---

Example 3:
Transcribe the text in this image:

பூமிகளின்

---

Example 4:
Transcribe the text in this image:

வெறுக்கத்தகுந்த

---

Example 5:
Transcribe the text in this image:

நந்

──────

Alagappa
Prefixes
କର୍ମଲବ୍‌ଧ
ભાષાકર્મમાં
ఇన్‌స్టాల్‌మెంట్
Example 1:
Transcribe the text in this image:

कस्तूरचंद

──────

Task instructions:
Wherever a line of the data holds "Example", copy that line.

Solution:
Example 3:
Example 4:
Example 5:
Example 1:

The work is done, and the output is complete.